Gene Ontology Query for the GABA-related Genes and Linkage-Disequilibrium-based SNP Pruning

We queried GABA-related genes from AmiGO2, a set of web-based tools for browsing the Gene Ontology database41. We retrieved 101 entities in 43 unique genes from Gene and Gene Product searching for the taxon of Homo sapiens. Correspondingly, 61,114 SNPs (including variants within 3 kb of 3’/5’ UTRs) located in the 43 genes were identified for the imputed fMRI sample. Among these SNPs, the post-imputation QC metrics included individuals and SNPs with genotype call rates <98%, Hardy-Weinberg equilibrium p-values <10−5, imputation accuracy <0.9, and minor allele frequency (MAF) <1%. The QC resulted in 57,938 SNPs, of which 0.05% was covered in the exome array. To reduce inflated PRSs due to variants in linkage disequilibrium, a linkage-disequilibrium-based SNP pruning procedure in PLINK was implemented to access independent SNPs of association42. PLINK is a commonly used and open-source software toolset designed to perform basic and large-scale genetic analyses. Using a sliding window of 50 SNPs and a five-SNP shift at each step, the procedure removed variants in the current window with a variant inflation factor exceeding 2. Finally, 3309 SNPs passed the pruning for further analysis.

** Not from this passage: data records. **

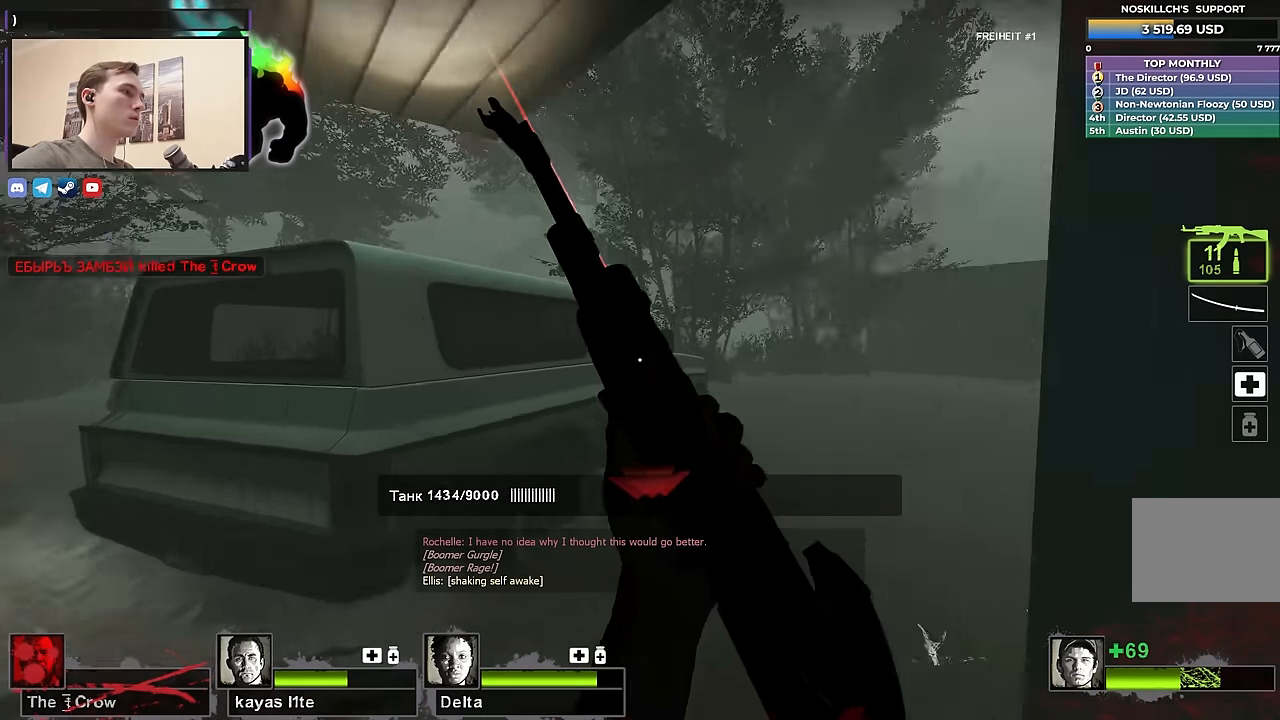
{"keys": ["d", "w"], "events": [[184, "d", "down"]]}
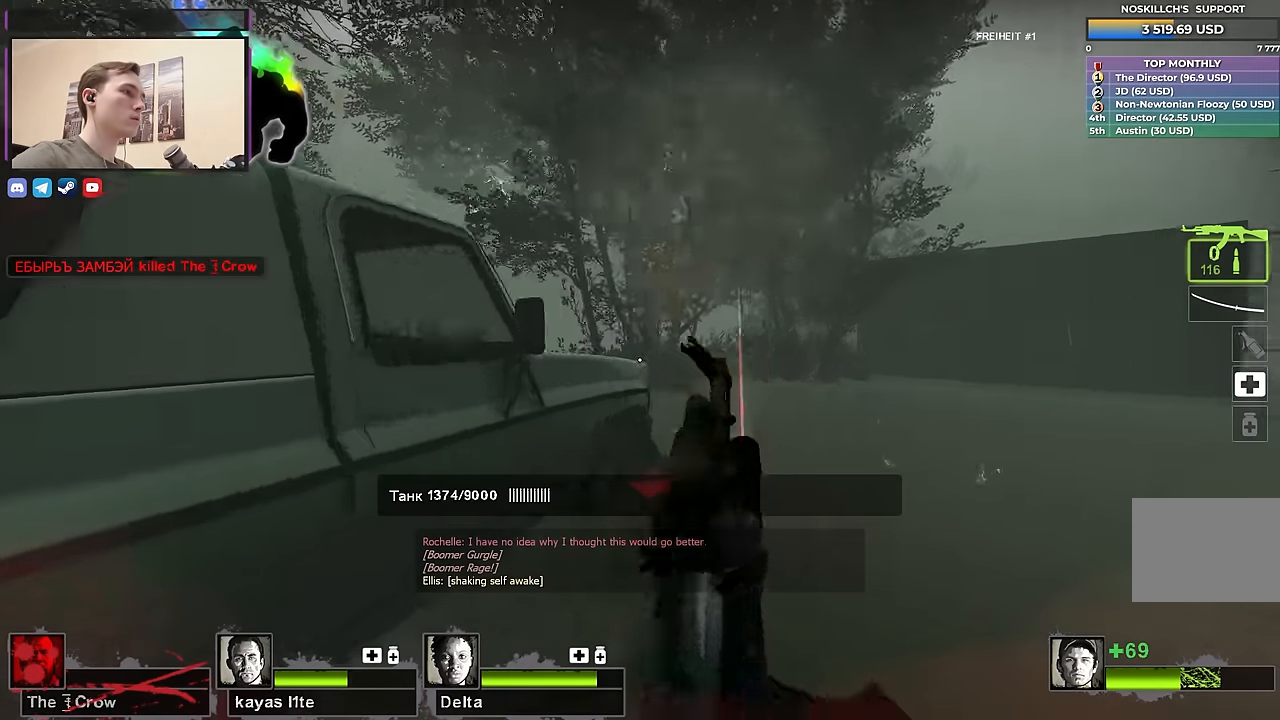
{"keys": ["a", "ctrl", "space", "w"], "events": [[250, "d", "up"], [300, "a", "down"], [434, "space", "down"], [484, "ctrl", "down"]]}
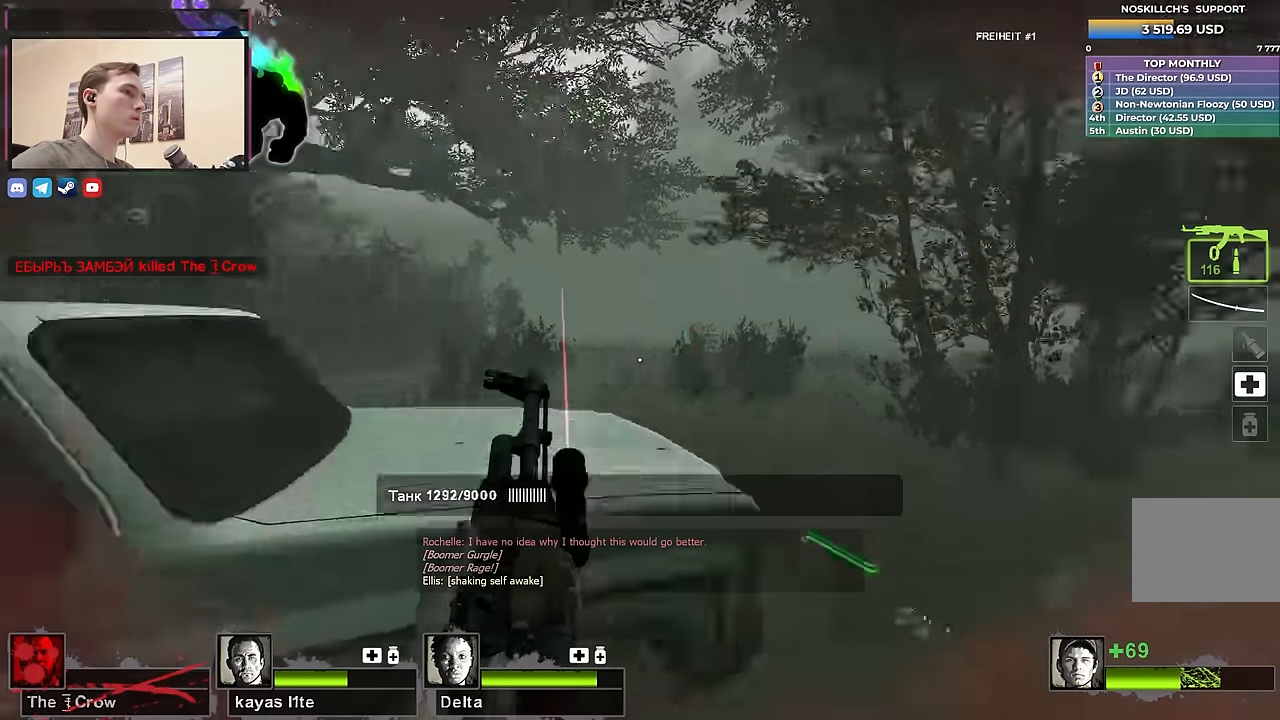
{"keys": ["d"], "events": [[34, "w", "up"], [84, "space", "up"], [134, "d", "down"], [184, "a", "up"], [267, "ctrl", "up"], [450, "s", "down"], [500, "s", "up"]]}
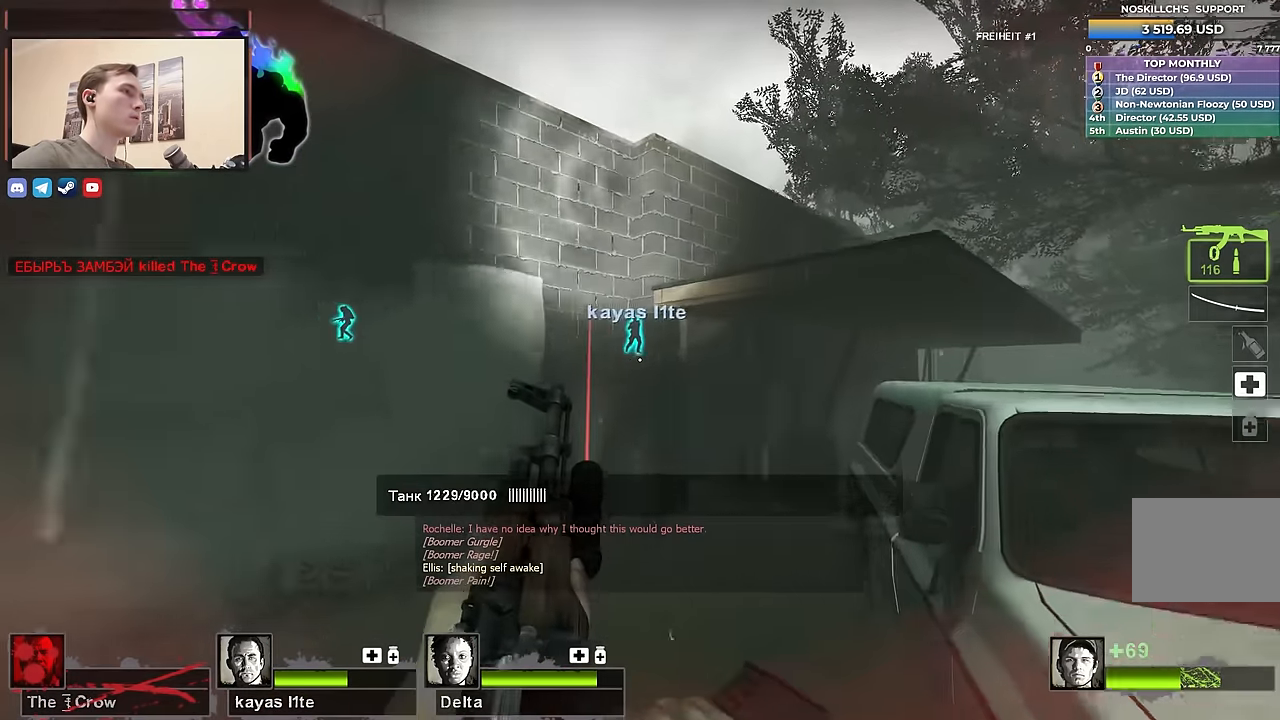
{"keys": ["d"], "events": [[200, "d", "up"], [234, "w", "down"], [284, "space", "down"], [334, "d", "down"], [334, "space", "up"], [334, "w", "up"]]}
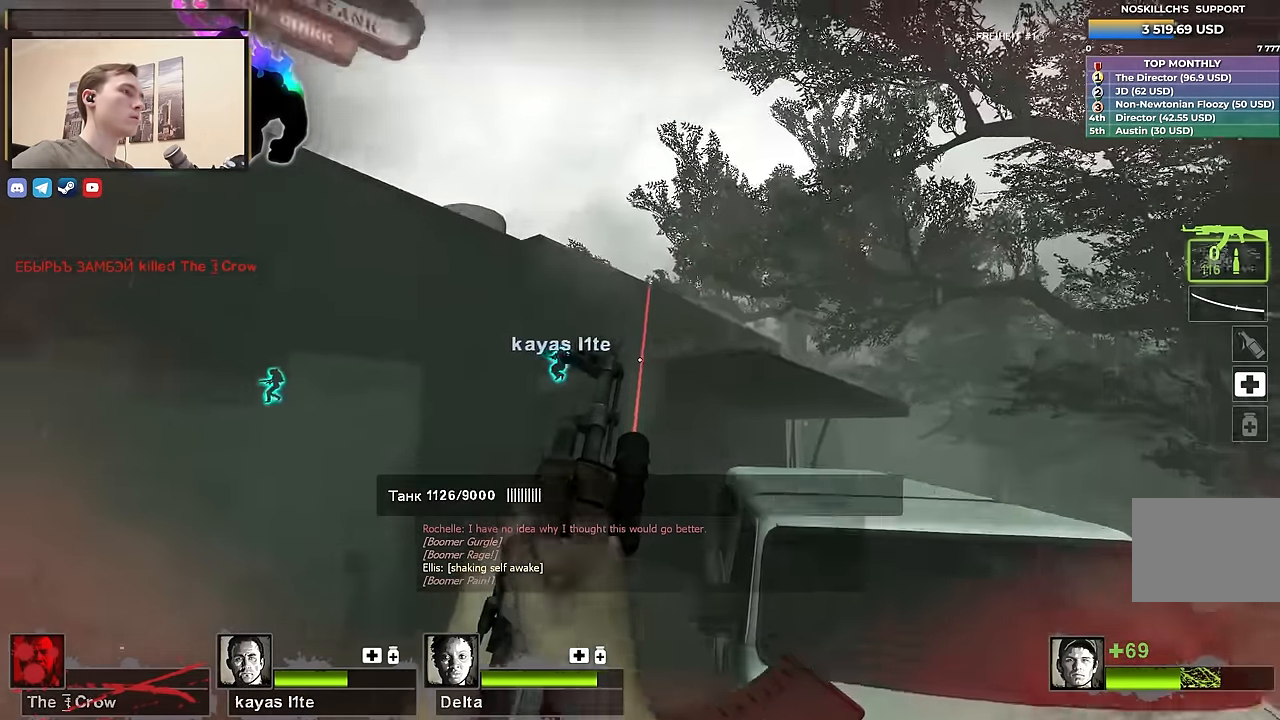
{"keys": [], "events": [[17, "s", "down"], [117, "s", "up"], [350, "d", "up"]]}
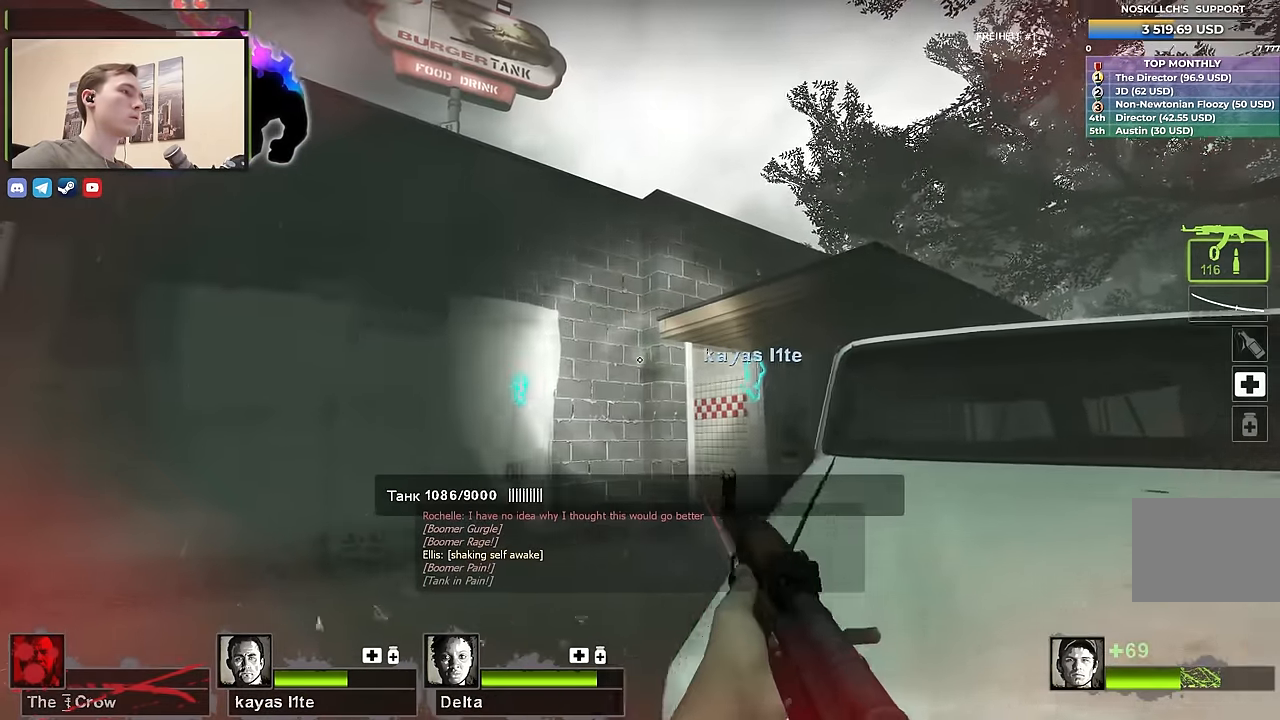
{"keys": ["d", "w"], "events": [[34, "d", "down"], [117, "w", "down"], [167, "space", "down"], [217, "ctrl", "down"], [267, "d", "up"], [317, "space", "up"], [400, "d", "down"], [500, "ctrl", "up"]]}
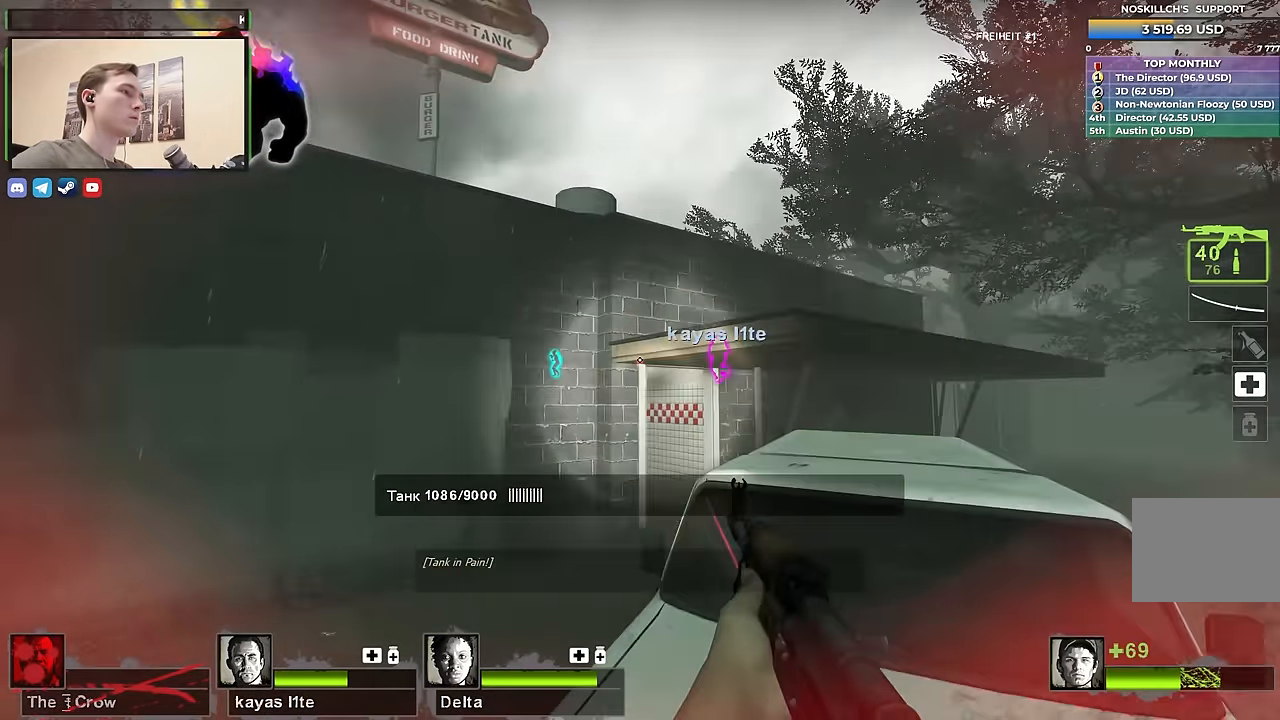
{"keys": ["d", "space", "w"], "events": [[184, "d", "up"], [284, "d", "down"], [284, "space", "down"]]}
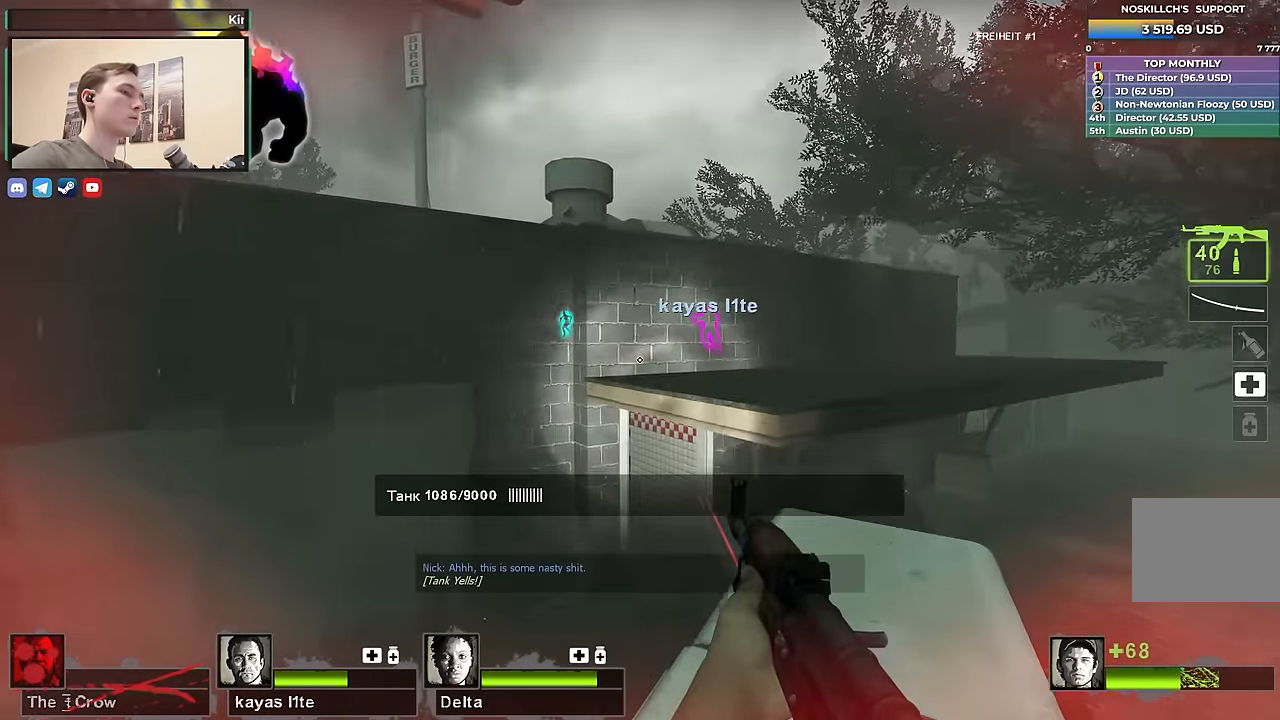
{"keys": [], "events": [[17, "d", "up"], [17, "space", "up"], [150, "d", "down"], [250, "w", "up"], [350, "d", "up"], [350, "w", "down"], [434, "w", "up"]]}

Association Analysis for CUD in the Reference Cohort

An association test was conducted in a logistic regression to model the DSM-IV diagnosis of cocaine dependence on each SNP variant (i.e., 3309 SNPs from the pruned set) and included covariates of age, sex, substance dependence on alcohol, nicotine, cannabis, and opioids, and five principal components for adjustment of population stratification43 using PLINK42.

GABAergic Polygenic Risk Scores

We computed five PRSs for each individual using SNPs selected according to five nominal p-value thresholds of 0.5, 0.1, 0.05, 0.01, and 0.005 from the association result in the large cohort of individuals with SUDs. Effect directions of SNPs was aligned to indicate risk for CUD. Each PRS was generated by summing all relative risks weighted by the genotype of each SNP for each fMRI participant. We used PLINK to generate risk scores, which were multiplied by 100 to acquire the PRSs.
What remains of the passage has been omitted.